New buy-to-let fixed rate products on offer include:
- Two year fixed rate at 3.25% with a £1,995 product fee – a reduction of 0.13% (60% LTV)
- Two year fixed rate at 4.59% with no product fee – a reduction of 0.50% (60% LTV)
- Three year fixed rate at 4.69% with no product fee – a reduction of 0.90% (60% LTV)
New buy-to-let tracker products on offer include:
- Two year tracker at 3.55% with a £995 product fee – a reduction of 0.20% (60% LTV)
- Two year tracker at 2.89% with a 2.5% product fee – a reduction of 0.10% (60% LTV)
New buy-to-let products available exclusively through intermediaries:
- Two year fixed rate at 2.89% with a £2,495 product fee – a reduction of 0.30% (60% LTV)
- Two year fixed rate at 3.19% with a £2,495 product fee – a reduction of 0.15% (70% LTV)
All products will be available from Tuesday 3 December 2013, and cashback of £750 remains available across Virgin Money’s core range of buy-to-let products (excluding intermediary exclusives).
In addition, Virgin Money has announced plans to revise its policy for new, interest-only residential mortgage lending (including part repayment / part interest-only lending) in response to feedback from its intermediary partners. The policy changes announced today will be introduced on Monday 9 December 2013 and do not affect buy-to-let lending, or existing residential mortgage loans.
Virgin Money will remove the current minimum loan size of £300,000 for interest-only residential lending and instead introduce a minimum property value of £500,000 and a minimum gross income requirement of £100,000 in total for applicants (including bonuses). In addition, Virgin Money will no longer offer the option of interest-only lending to First Time Buyers.
Virgin Money continues to believe that residential interest-only mortgages remain an appropriate option for more experienced customers who can demonstrate confidence in repaying their loan at the end of its term through a clear and evidenced repayment plan.
As part of these changes, Virgin Money will also no longer accept the sale of a customer’s primary residence or the use of Cash ISAs as a repayment vehicle.
Other suitable repayment vehicles will continue to be accepted, subject to the usual criteria, including; investment plans, personal pension plans, endowment policies, sale of a property other than primary residence and a share portfolio.
There are no changes for existing interest-only loans, which are not impacted by the planned changes. Virgin Money’s interest-only policy for buy-to-let will also remain unchanged.
After the implementation of the changes on 9 December, Virgin Money will honour any interest-only or part repayment / part interest-only Decisions in Principle that have been approved under the previous interest-only policy for a period of 90 days from the date of the DIP.

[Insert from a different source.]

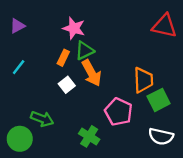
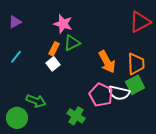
red triangle: (164, 26) -> (140, 22), turned -40
orange arrow: (92, 73) -> (107, 62), moved
orange trapezoid: (143, 80) -> (136, 64), moved
white square: (67, 85) -> (53, 64), moved
white semicircle: (161, 136) -> (119, 93), moved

Anthony Mooney, Director of Financial Services at Virgin Money, said:
“We are delighted to announce the launch of our new range of competitive buy-to-let products, which underlines the importance we place on this segment of the market. We are also announcing some changes to our residential interest-only lending policy that will take effect on 9 December. We are making these changes in response to feedback from our intermediary partners, and given our experience that the vast majority of interest-only customers have higher incomes and property values. We remain of the view that interest-only remains an important option for more experienced borrowers who have a clear and demonstrable repayment plan and our revised policy reflects that.”
"Whilst interest-only mortgages are an important part of the mortgage market, they represent around 10% of new mortgages at Virgin Money. The wider product range that appeals to the vast majority of Virgin Money mortgage customers remains unaffected by these changes."